Слышь, не токмо едина; плачут уж и чады!

Се она то мещется, потом недвижима,

Вопиет, слезит, стенет, в печали вся зрима.

«Что то за причина?» (Лишь рекла то Вселенна.)

Летит, ах горесть! Слава весьма огорченна,

Вопиет тако всюду, но вопиет право,

Ах! позабыла ль она сказывать на здраво?

О когда хоть бы и в сем была та неверна!

Но вопиет, вопиет в печали безмерна:

«Петр, ах! Алексиевич, вящий человека,

Петр, глаголю, российский отбыл с сего века».

Не внушила Вселенна сие необычно,

Ибо вещала Слава уж сипко, не зычно.

Паки Слава: «Российский император славный,

Всяку граду в мудрости и в храбрости явный.

Того правда, того милость тако украсила,

Что всю тебя Вселенну весьма удивила.

Кто когда в искусстве? кто лучший в науке?

Любовь ко отечеству дала ль место скуке?

Что же бодрость? что промысл? православна вера?

Ах! не имам горести ныне я примера!»

Плач вышел длинным.
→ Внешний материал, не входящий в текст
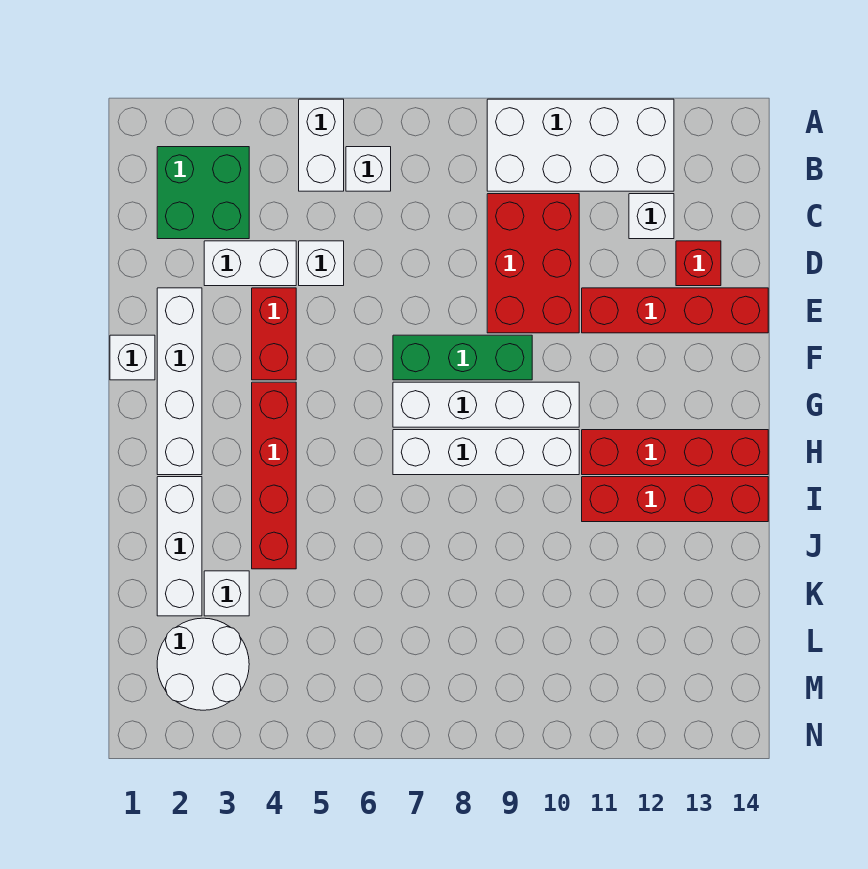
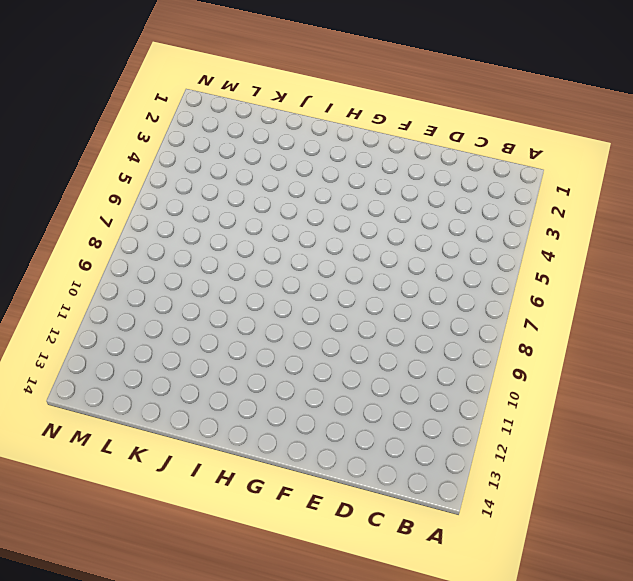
none -> white brick A5:B5 level 1
none -> white brick A9:B12 level 1
none -> green brick B2:C3 level 1

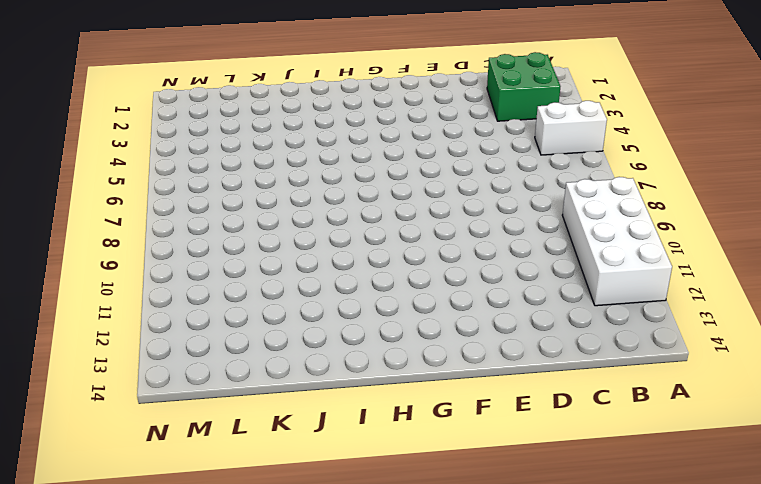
none -> white brick B6 level 1
none -> red brick C9:E10 level 1
none -> white brick C12 level 1

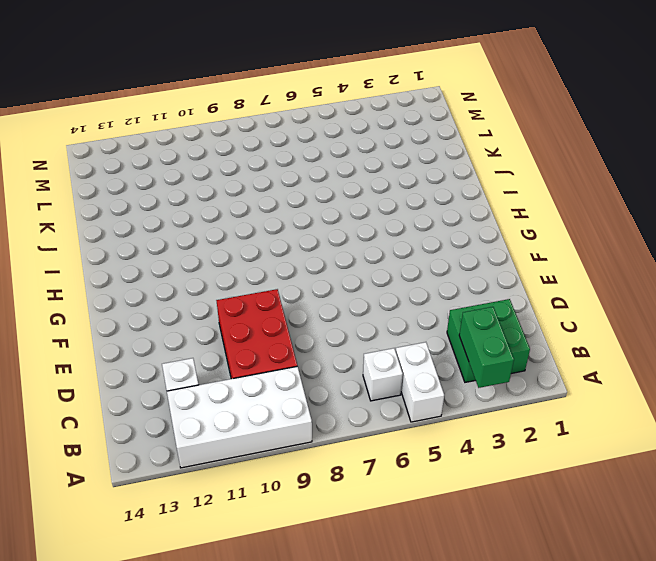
green brick A3:B3 level 2 -> none
none -> white brick D3:D4 level 1
none -> white brick D5 level 1
none -> red brick D13 level 1

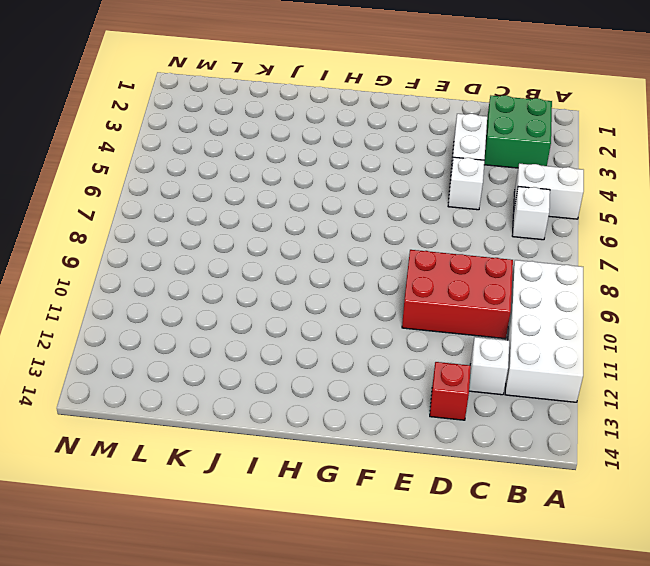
none -> white brick E2:H2 level 1
none -> red brick E4:F4 level 1
none -> red brick E11:E14 level 1

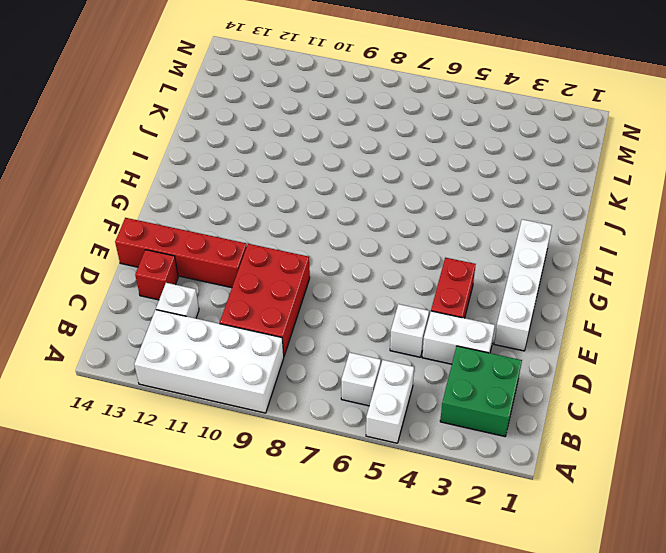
none -> white brick F1 level 1
none -> green brick F7:F9 level 1
none -> red brick G4:J4 level 1

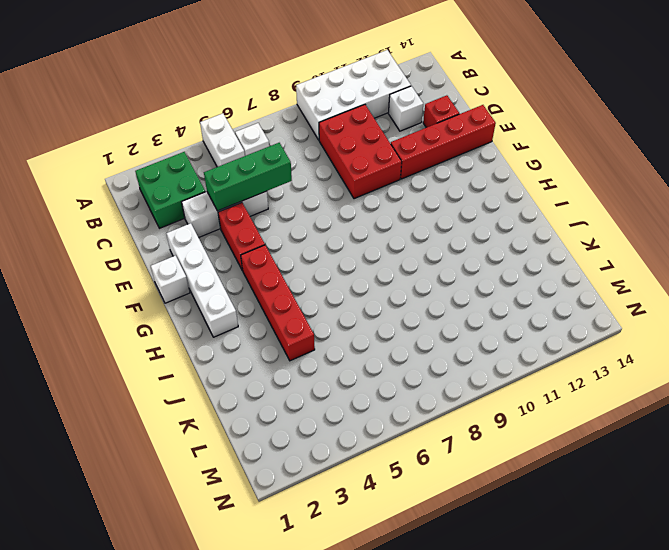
green brick D4:D6 level 2 -> green brick F7:F9 level 1
none -> white brick G7:G10 level 1
none -> white brick H7:H10 level 1
none -> red brick H11:H14 level 1

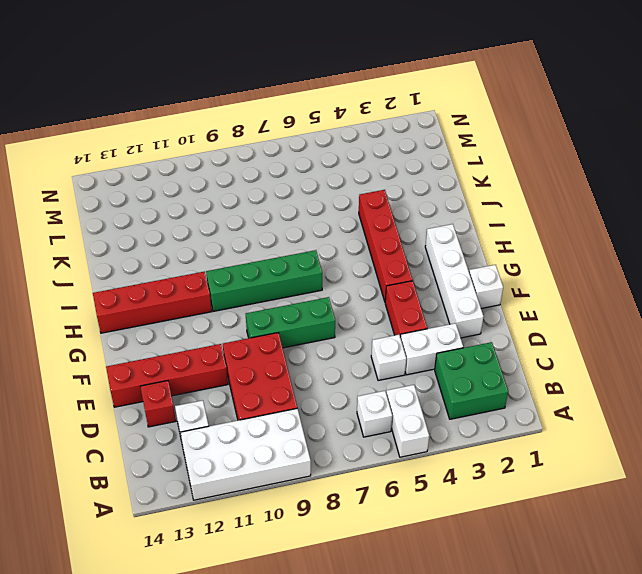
green brick H7:H10 level 1 -> white brick H7:H10 level 1
none -> white brick G7:G10 level 1
none -> white brick I2:K2 level 1
none -> red brick I11:I14 level 1

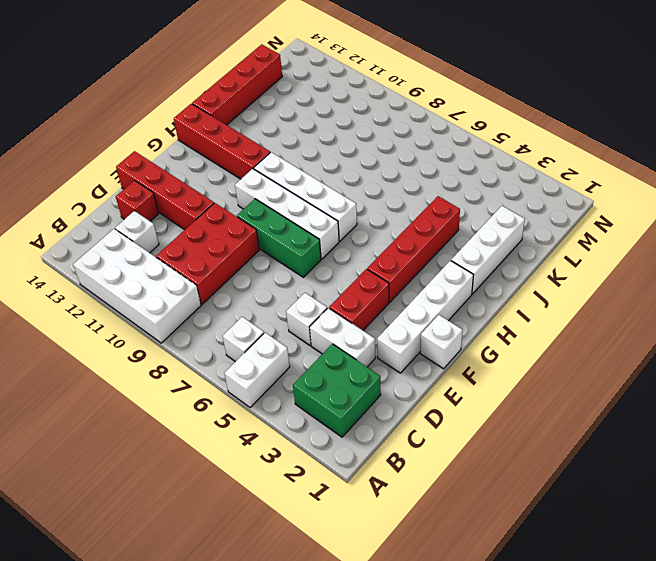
red brick I14:L14 level 1 -> red brick I11:I14 level 1
none -> white brick K3 level 1
none -> white round brick L2:M3 level 1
Он вспоминал действие драмы, и в стихах, как и на сцене, возникали и обращались с речами Паллада и Нептун, Минерва и Плачущая Вселенная, Марс и Наука Политика. Они обмирали от ужаса, рыдали, голосили, падали, возводя взоры к небесам, заламывали руки, терзали на себе одежды, возглашая горько о невосполнимой утрате.

Рваному, нервному галопу виршей задавали темп вопросы и восклицания, поставленные, дабы полнее описать его деяния: он победил врагов неисчислимых, возвеличил Россию на диво потомкам и окружающим странам, завел науки, построил флот, и многое, многое другое…

Для пущего звучания, кроме наук и античных богов, в этот вопиющий о смерти хор Василий вписал и моря, покоренные государем-корабелом, моря, сетующие по случаю вселенской скорби. Возгласы эти, как толпа актеров на сцене, как многоголосие хора, одну имели цель: вознести главу достойнейшего из достойнейших российских мужей, отдать ему последнюю честь, поклясться перед гробом его в вечной благодарной памяти и беспрекословном следовании пути, им проторенному.

Случилось так, что перевод «Аргениды» и «Плач» он окончил почти одновременно и понес на суд ректора. Старик, прочитав вирши, просиял от счастья и, встав из-за стола, торжественно обнял смущенного стихотворца; перевод же «Аргениды» отложил в сторону, и больше Василий его не видел – последующий разговор навсегда отбил желание напоминать отцу Гедеону о рукописи. Вишневский, правда, пообещал вскоре вернуть, но не вернул – забыл ли нарочно или затерял? Затерял, впрочем, навряд ли…

– Прав был отец Платон, нахваливая мне тебя, – начал ректор. (Вмиг утратил Василий радостное настроение – упоминание Малиновского ничего хорошего не предвещало.) – Ты отлично учишься, я горжусь твоими успехами. Вирши удались, ими не стыдно будет похвастаться перед моими московскими друзьями. Ты стяжаешь славу, и это случится скоро. Но что потом, что думаешь делать по окончании учебы?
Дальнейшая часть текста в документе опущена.